The Women’s Prison Association of New York visits the prisons of New York and Brooklyn, and within a few years the Women’s Christian Temperance Union has organized a department of prison work, which will be spoken of elsewhere in this book,[[191]] but until their attention was thus called to the horrible evils of the county jails of this country, its women, with the rarest exceptions, seemed absolutely ignorant of this great national wickedness. In Massachusetts women are, and have been for a few years, members of the Prison Board, and in Massachusetts, Indiana, and New York, there are State prisons and reformatories for women under the charge of women officers.

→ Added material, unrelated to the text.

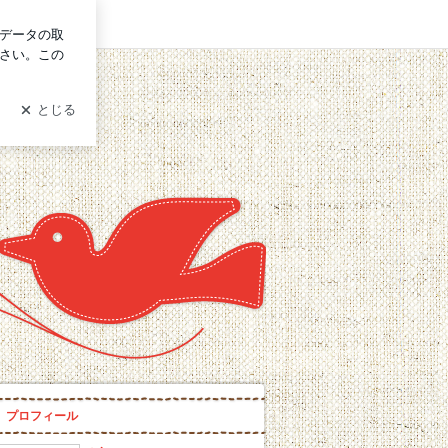
グイン
プロフィール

Women are peculiarly fitted for the work of inspecting public institutions, and it would be much better if, in every community, instead of starting so many private institutions of charity, they would give their attention to the oversight of the public institutions, already necessarily existing, and which, too often, by their mismanagement, very much increase, not only the sufferings of the miserable people already in them, but also the number of those who will hereafter have to be supported as inmates.

II. Another class of sufferers needing tender care are the inmates of private Homes for old people, convalescents, and incurables; and of hospitals, reformatories, and asylums for children. Such institutions as these are usually established and managed by women, excepting the hospitals, which, though under the care of men, often have an associate board of women to take the oversight of the daily comfort of the patients.